当前位置：文江博客话题详情

读取整个文件是否会使文件句柄保持打开状态？

发布于 2024-12-04 10:58:14 字数 113 浏览 0 评论 0原文

如果您使用 content = open('Path/to/file', 'r').read() 读取整个文件，文件句柄是否会保持打开状态直到脚本退出？有没有更简洁的方法来读取整个文件？

原文

分享到QQ

分享到微博

如果你对这篇内容有疑问，欢迎到本站社区发帖提问参与讨论，获取更多帮助，或者扫码二维码加入 Web 技术交流群。

发布评论

需要登录才能够评论，你可以免费注册一个本站的账号。

注定孤独终老 2024-12-11 10:58:14

该问题的答案在某种程度上取决于特定的 Python 实现。

要了解这是什么意思，请特别注意实际的 file 对象。在您的代码中，该对象仅在表达式中提及一次，并且在 read() 调用返回后立即变得不可访问。

这意味着文件对象是垃圾。唯一剩下的问题是“垃圾收集器何时收集文件对象？”。

在使用引用计数器的CPython中，这种垃圾会立即被注意到，因此会立即被收集。对于其他 Python 实现来说，情况通常并非如此。

为了确保文件关闭，更好的解决方案是这种模式：

with open('Path/to/file', 'r') as content_file:
    content = content_file.read()

它总是在块结束后立即关闭文件；即使出现异常。

编辑：要说得更详细一点：

除了 file.__exit__() 之外，它是在 with 上下文管理器设置中“自动”调用的，这是唯一的其他方式file.close() 是通过 file.__del__() 自动调用的（也就是说，除了您自己显式调用它之外）。这给我们带来了一个问题：__del__() 何时被调用？

正确编写的程序不能假设终结器将在程序终止之前的任何时刻运行。

-- https://devblogs.microsoft.com/oldnewthing/20100809-00/ ?p=13203

特别是：

对象永远不会被显式销毁；但是，当它们变得无法访问时，它们可能会被垃圾收集。 允许推迟垃圾收集或完全省略它 - 如何实现垃圾收集是一个实现质量问题，只要没有收集仍然可达的对象即可。
[...]
CPython 目前使用带有（可选）延迟检测循环链接垃圾的引用计数方案，该方案会在大多数对象变得无法访问时立即收集它们，但不能保证收集包含循环引用的垃圾。

-- https://docs.python.org/3.5 /reference/datamodel.html#objects-values-and-types

（强调我的）

但正如它所暗示的，其他实现可能有其他行为。例如，PyPy 有 6 种不同的垃圾回收实现！

The answer to that question depends somewhat on the particular Python implementation.

To understand what this is all about, pay particular attention to the actual file object. In your code, that object is mentioned only once, in an expression, and becomes inaccessible immediately after the read() call returns.

This means that the file object is garbage. The only remaining question is "When will the garbage collector collect the file object?".

in CPython, which uses a reference counter, this kind of garbage is noticed immediately, and so it will be collected immediately. This is not generally true of other python implementations.

A better solution, to make sure that the file is closed, is this pattern:

with open('Path/to/file', 'r') as content_file:
    content = content_file.read()

which will always close the file immediately after the block ends; even if an exception occurs.

Edit: To put a finer point on it:

Other than file.__exit__(), which is "automatically" called in a with context manager setting, the only other way that file.close() is automatically called (that is, other than explicitly calling it yourself,) is via file.__del__(). This leads us to the question of when does __del__() get called?

A correctly-written program cannot assume that finalizers will ever run at any point prior to program termination.
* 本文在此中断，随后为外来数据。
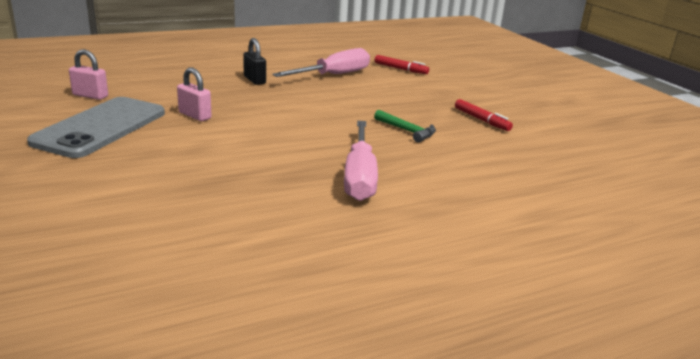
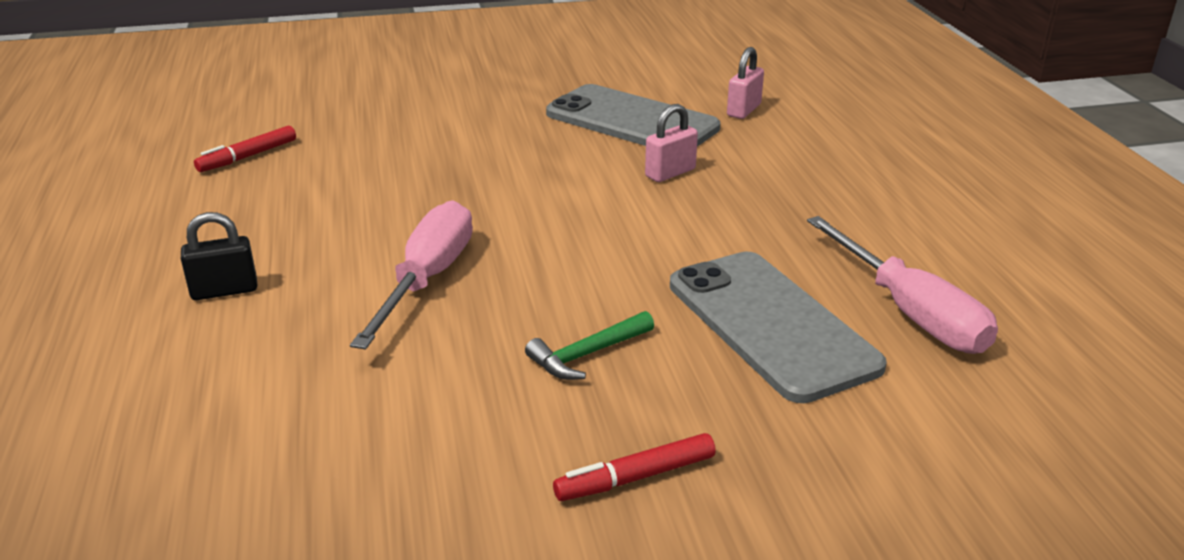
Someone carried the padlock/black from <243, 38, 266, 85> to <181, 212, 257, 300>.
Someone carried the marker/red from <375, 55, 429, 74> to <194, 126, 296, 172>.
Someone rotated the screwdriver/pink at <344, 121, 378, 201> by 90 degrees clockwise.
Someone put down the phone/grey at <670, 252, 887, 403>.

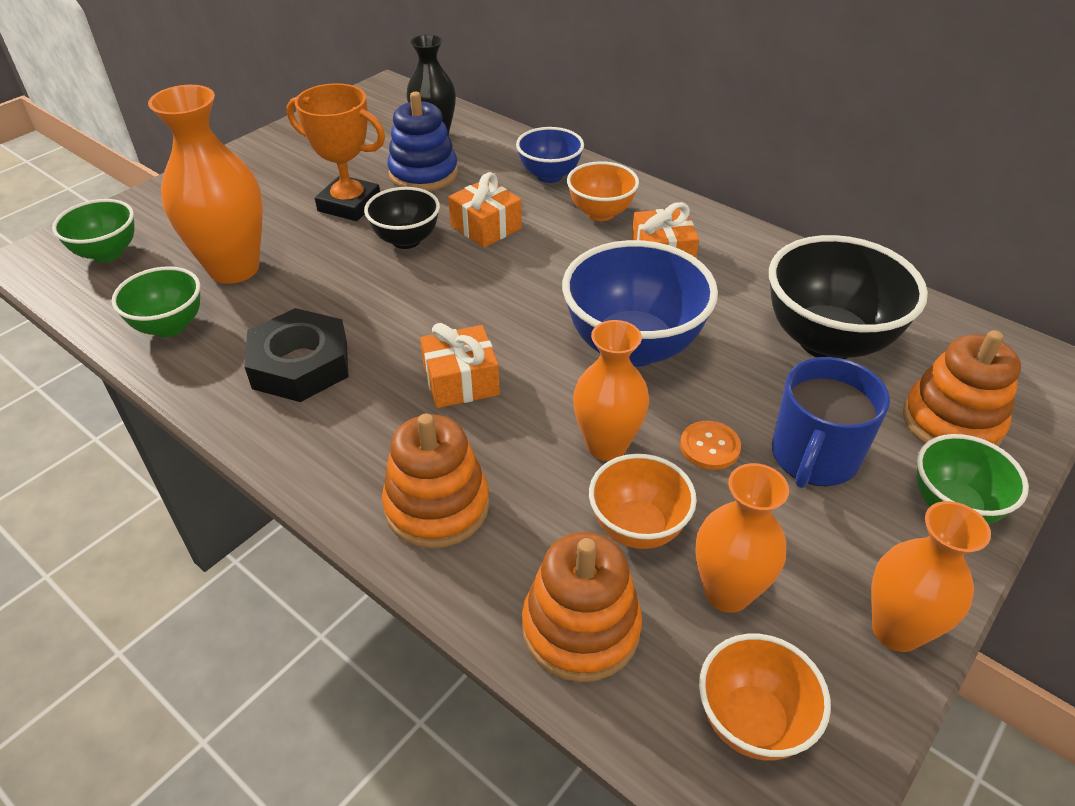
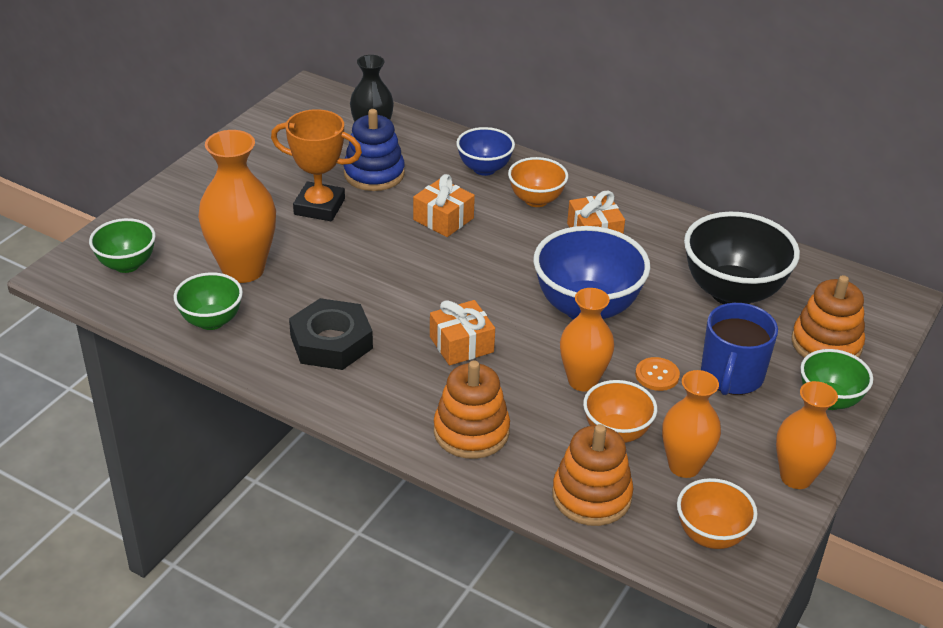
Someone took away the bowl/black at <364, 187, 440, 249>.

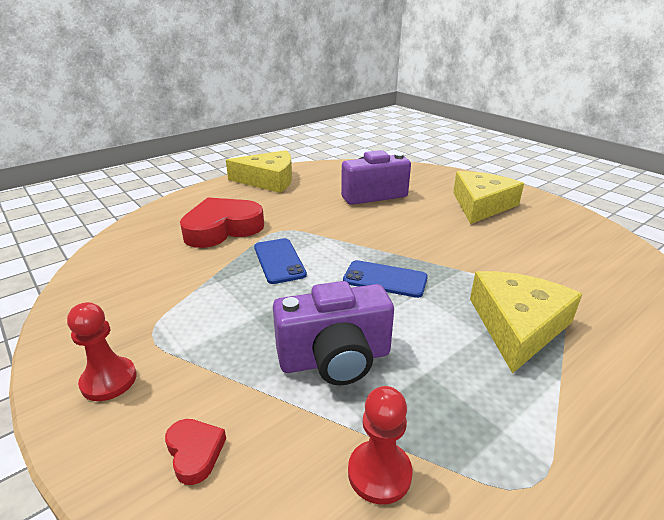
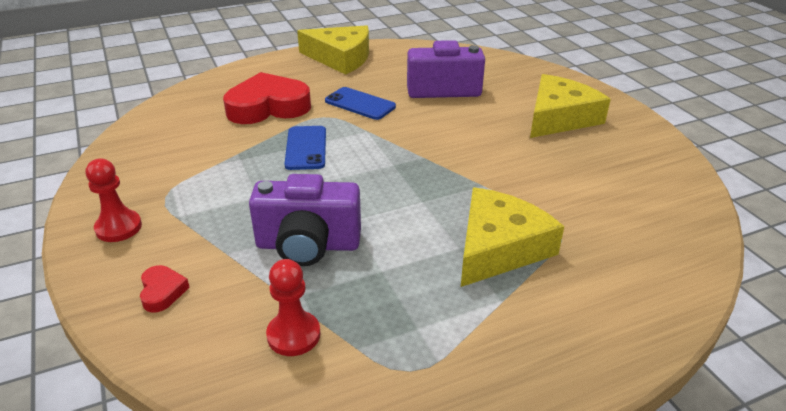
Someone carried the phone/blue from <343, 260, 428, 298> to <325, 87, 396, 120>.

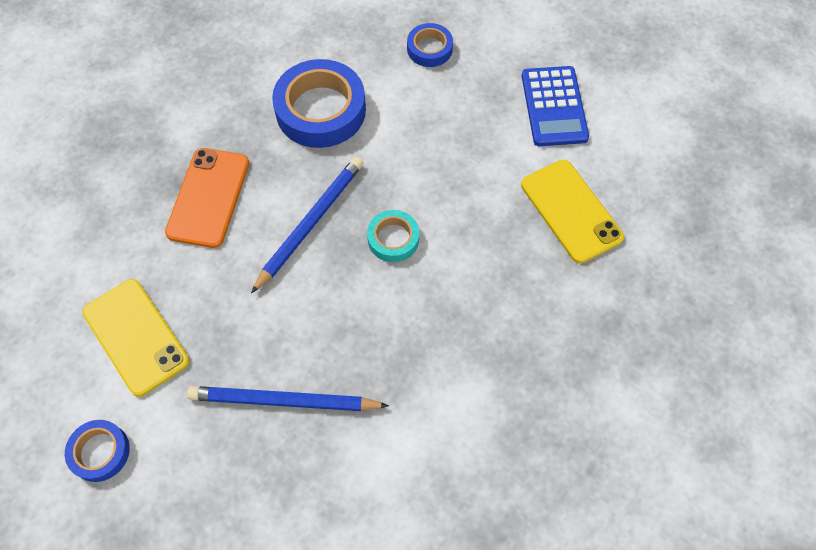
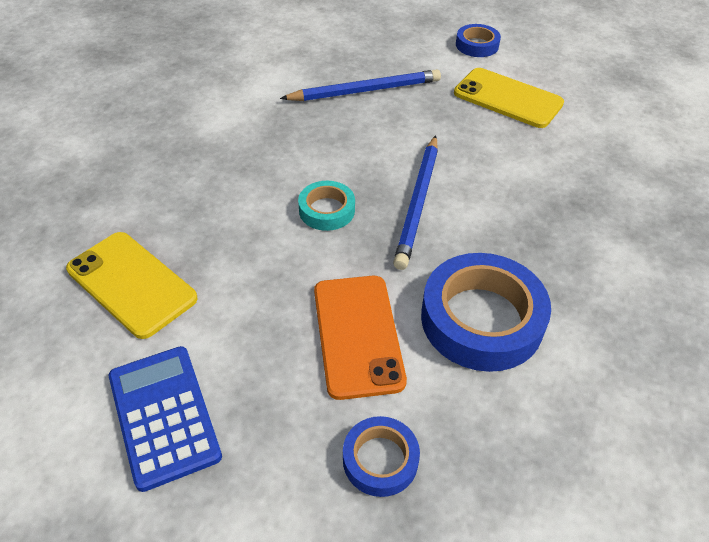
Someone carried the phone/orange from <165, 148, 249, 248> to <314, 276, 407, 400>.

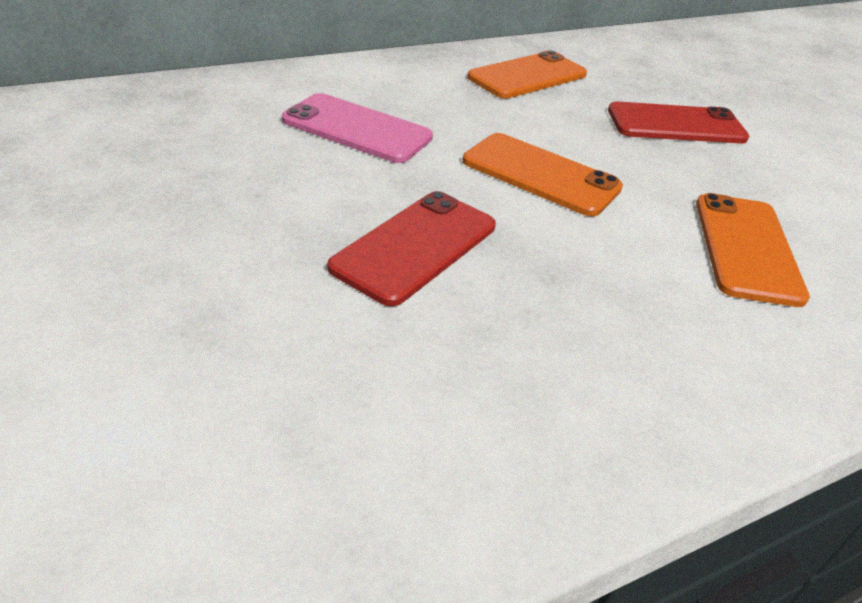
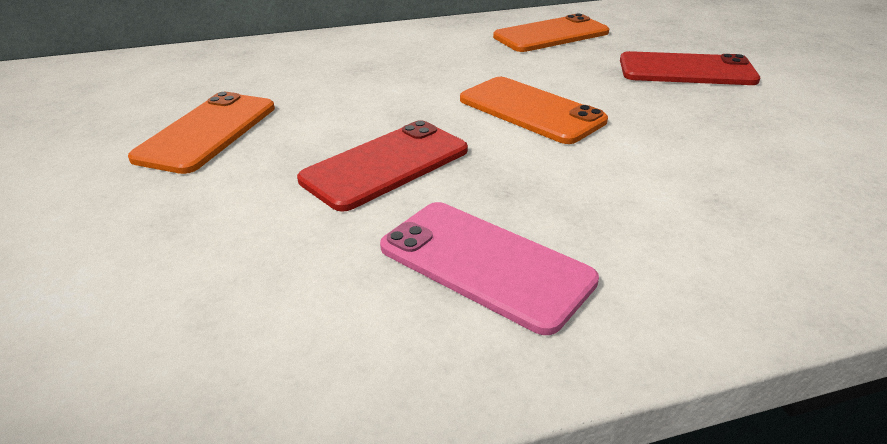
Someone carried the phone/orange from <696, 193, 810, 307> to <128, 92, 275, 174>.
Someone carried the phone/pink from <282, 93, 433, 163> to <380, 202, 599, 335>.

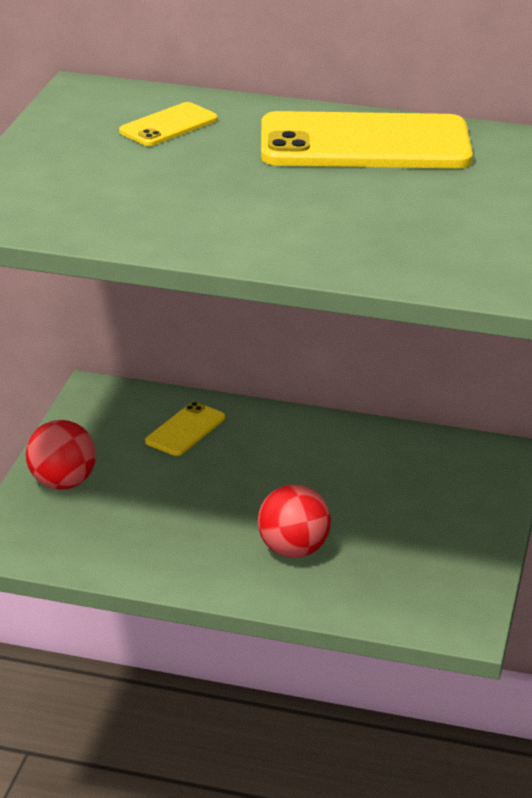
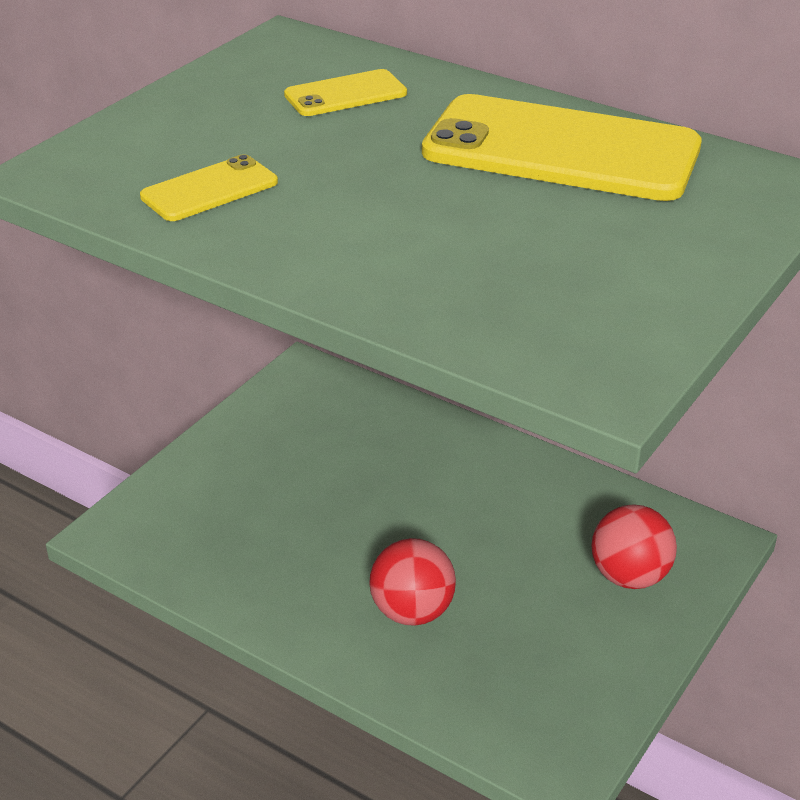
Someone carried the phone/yellow from <145, 402, 225, 456> to <140, 154, 278, 221>.
Someone carried the ball/red from <26, 420, 96, 490> to <591, 504, 677, 589>.

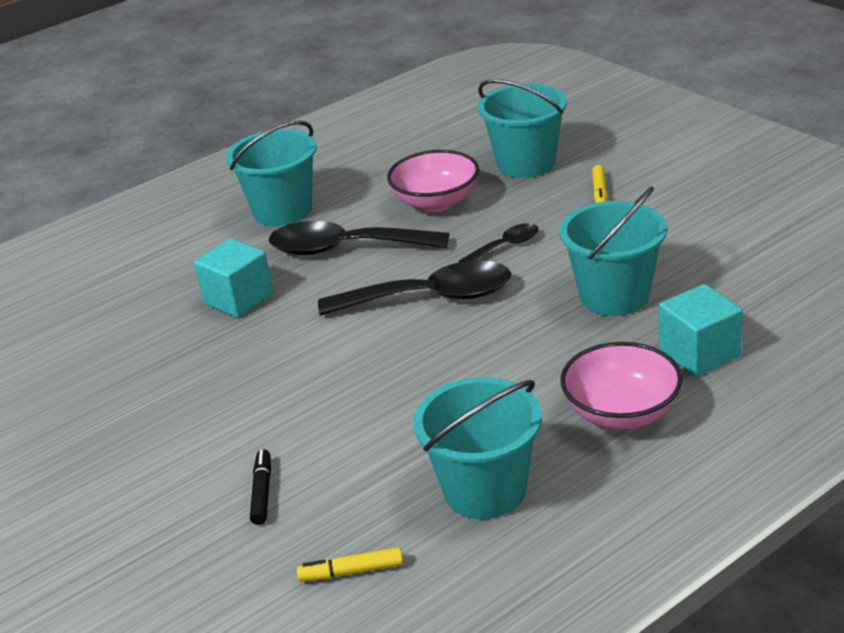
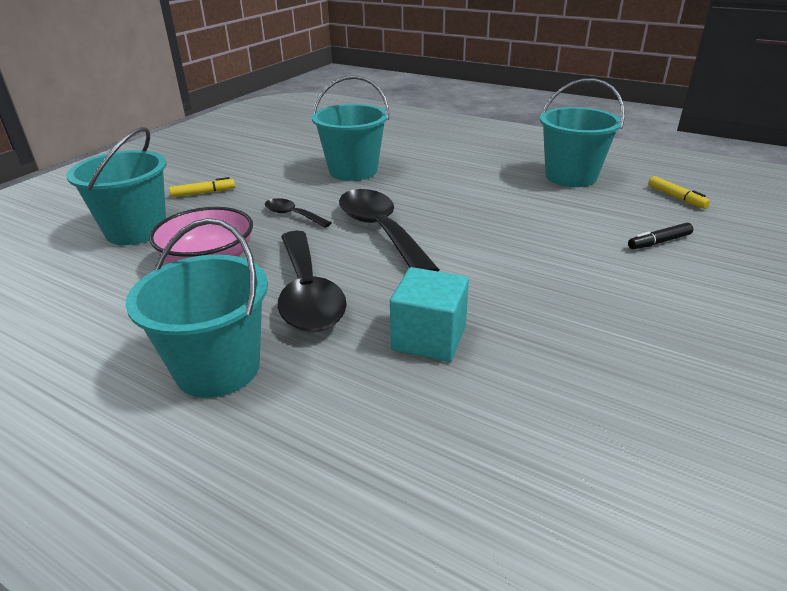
Someone took away the bowl/pink at <560, 342, 683, 430>.
Someone took away the cube/turquoise at <659, 284, 743, 377>.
-- https://devblogs.microsoft.com/oldnewthing/20100809-00/?p=13203

In particular:

Objects are never explicitly destroyed; however, when they become unreachable they may be garbage-collected. An implementation is allowed to postpone garbage collection or omit it altogether — it is a matter of implementation quality how garbage collection is implemented, as long as no objects are collected that are still reachable.
[...]
CPython currently uses a reference-counting scheme with (optional) delayed detection of cyclically linked garbage, which collects most objects as soon as they become unreachable, but is not guaranteed to collect garbage containing circular references.

-- https://docs.python.org/3.5/reference/datamodel.html#objects-values-and-types

(Emphasis mine)

but as it suggests, other implementations may have other behavior. As an example, PyPy has 6 different garbage collection implementations!

回复收藏 0 原文

滴情不沾 2024-12-11 10:58:14

您可以使用 pathlib。

对于 Python 3.5 及更高版本：

from pathlib import Path
contents = Path(file_path).read_text()

对于旧版本的 Python，请使用 pathlib2：

$ pip install pathlib2

然后：

from pathlib2 import Path
contents = Path(file_path).read_text()

这是实际的 <代码>read_text 实现：

def read_text(self, encoding=None, errors=None):
    """
    Open the file in text mode, read it, and close the file.
    """
    with self.open(mode='r', encoding=encoding, errors=errors) as f:
        return f.read()

You can use pathlib.

For Python 3.5 and above:

from pathlib import Path
contents = Path(file_path).read_text()

For older versions of Python use pathlib2:

$ pip install pathlib2

Then:

from pathlib2 import Path
contents = Path(file_path).read_text()

This is the actual read_text implementation:

def read_text(self, encoding=None, errors=None):
    """
    Open the file in text mode, read it, and close the file.
    """
    with self.open(mode='r', encoding=encoding, errors=errors) as f:
        return f.read()

回复收藏 0 原文

轻拂→两袖风尘 2024-12-11 10:58:14

好吧，如果您必须逐行读取文件才能处理每一行，您可以使用

with open('Path/to/file', 'r') as f:
    s = f.readline()
    while s:
        # do whatever you want to
        s = f.readline()

或什至更好的方法：

with open('Path/to/file') as f:
    for line in f:
        # do whatever you want to

Well, if you have to read file line by line to work with each line, you can use

with open('Path/to/file', 'r') as f:
    s = f.readline()
    while s:
        # do whatever you want to
        s = f.readline()

Or even better way:

with open('Path/to/file') as f:
    for line in f:
        # do whatever you want to

回复收藏 0 原文

惜醉颜 2024-12-11 10:58:14

不是将文件内容作为单个字符串检索，
将内容存储为文件包含的所有行的列表可以很方便：

with open('Path/to/file', 'r') as content_file:
    content_list = content_file.read().strip().split("\n")

可以看出，需要添加串联方法 .strip().split("\n ”) 到主要答案线程。

这里，.strip() 只是删除整个文件字符串末尾的空格和换行符，
.split("\n") 通过在每个换行符 \n 处拆分整个文件字符串来生成实际列表。

而且，
这样，整个文件内容可以存储在变量中，这在某些情况下可能是需要的，而不是像之前的答案。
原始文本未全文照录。